Somehow, even with the questionable press and negative reviews showing up, I've calmed. Early reviews are trickling in, with critics going back and forth on there being too much of the humans (nooo), the humans being too uninteresting (a Godzilla fan has to swallow that), and the movie being too preoccupied with its titans (that's the God-damned point).
I've had the healthy realization that I don't need this movie to be great. Sure, I want it to be – I'm going to pay to see it. But I've watched the trailers so often that the collected runtime is greater than that of the average movie, and I've enjoyed them outside of a pure hype cycle. I've actually gotten a movie's worth of enjoyment already, which is a strange thing to realize, and if I were more Marxist, this consumerist positive-drip would scare me. Now in my thirties, I'm just grateful for entertainment where I can find it. This takes some of the edge off of fears of another American Godzilla screw-up.

Maybe they'll still enrage me by having the non-Watanabe, non-Cranston humans talk too much.

That lithe classic Godzilla.
By the way: for a laugh, read about Japanese fans fat-shaming our new thicker Godzilla.

By the way 2*: negative reviews and bad reviews are not the same thing.

Time Magazine has an example of a negative review here, taking a pick-axe to the film with some thought. 

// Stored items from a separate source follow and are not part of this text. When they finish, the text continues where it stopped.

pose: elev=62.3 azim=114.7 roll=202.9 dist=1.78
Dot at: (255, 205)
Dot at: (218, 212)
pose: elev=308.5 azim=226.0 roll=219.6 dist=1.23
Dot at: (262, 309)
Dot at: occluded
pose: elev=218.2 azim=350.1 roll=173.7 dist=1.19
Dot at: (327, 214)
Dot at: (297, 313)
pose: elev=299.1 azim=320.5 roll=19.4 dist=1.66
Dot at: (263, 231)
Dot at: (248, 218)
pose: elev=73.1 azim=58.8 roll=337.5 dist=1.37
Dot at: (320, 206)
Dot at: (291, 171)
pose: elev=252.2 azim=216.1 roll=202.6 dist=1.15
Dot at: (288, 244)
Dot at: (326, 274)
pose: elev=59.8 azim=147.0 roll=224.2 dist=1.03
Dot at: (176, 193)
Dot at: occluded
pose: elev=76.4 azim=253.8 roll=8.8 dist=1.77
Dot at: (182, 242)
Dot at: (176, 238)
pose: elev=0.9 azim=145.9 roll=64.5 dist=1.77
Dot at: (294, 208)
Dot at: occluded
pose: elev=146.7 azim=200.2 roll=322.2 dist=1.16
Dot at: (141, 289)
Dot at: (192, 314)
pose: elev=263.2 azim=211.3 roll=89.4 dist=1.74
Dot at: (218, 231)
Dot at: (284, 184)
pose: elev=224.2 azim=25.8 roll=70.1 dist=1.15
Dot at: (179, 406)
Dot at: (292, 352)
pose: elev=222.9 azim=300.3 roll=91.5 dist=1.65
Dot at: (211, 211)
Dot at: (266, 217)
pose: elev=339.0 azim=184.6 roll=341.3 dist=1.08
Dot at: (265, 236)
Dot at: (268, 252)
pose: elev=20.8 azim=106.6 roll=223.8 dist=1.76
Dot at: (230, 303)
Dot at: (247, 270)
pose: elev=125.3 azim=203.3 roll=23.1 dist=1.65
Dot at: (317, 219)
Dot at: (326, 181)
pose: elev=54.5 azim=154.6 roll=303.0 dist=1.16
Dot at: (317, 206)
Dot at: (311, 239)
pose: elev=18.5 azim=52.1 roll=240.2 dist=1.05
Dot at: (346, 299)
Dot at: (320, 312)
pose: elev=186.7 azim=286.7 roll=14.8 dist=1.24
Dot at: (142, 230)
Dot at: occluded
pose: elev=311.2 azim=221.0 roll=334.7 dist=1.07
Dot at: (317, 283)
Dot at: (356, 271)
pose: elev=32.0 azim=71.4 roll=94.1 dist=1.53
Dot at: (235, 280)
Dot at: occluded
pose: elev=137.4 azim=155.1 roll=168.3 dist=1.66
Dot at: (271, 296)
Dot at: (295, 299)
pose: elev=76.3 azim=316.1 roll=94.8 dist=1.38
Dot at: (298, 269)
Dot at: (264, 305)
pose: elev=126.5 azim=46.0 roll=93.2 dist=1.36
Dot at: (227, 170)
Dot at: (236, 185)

Forbes has a bad review I won't bother linking; it has little to say and spends several paragraphs repeating itself. It even has some choice errors, like when some buggy algorithm links a stock quote to an actor's name: 

 
Which is what you get when you ask stock merchants for reviews of giant monster movies. The conflation of "negative" and "bad" reviews has occurred more as authors become more public about their consumption of reviews. It can be excruciating to read an angry review of your work, and I've been lucky that the few anthologies I've been in have had enthusiastic responses. That'll be fixed, though, when I start publishing these novels I'm working on. If I'm lucky enough to catch on, somebody will hate everything I like. That's the life of an author who makes it.

I'm already a little adjusted to having someone hate everything I like. I mean, I'm a Gigan fan.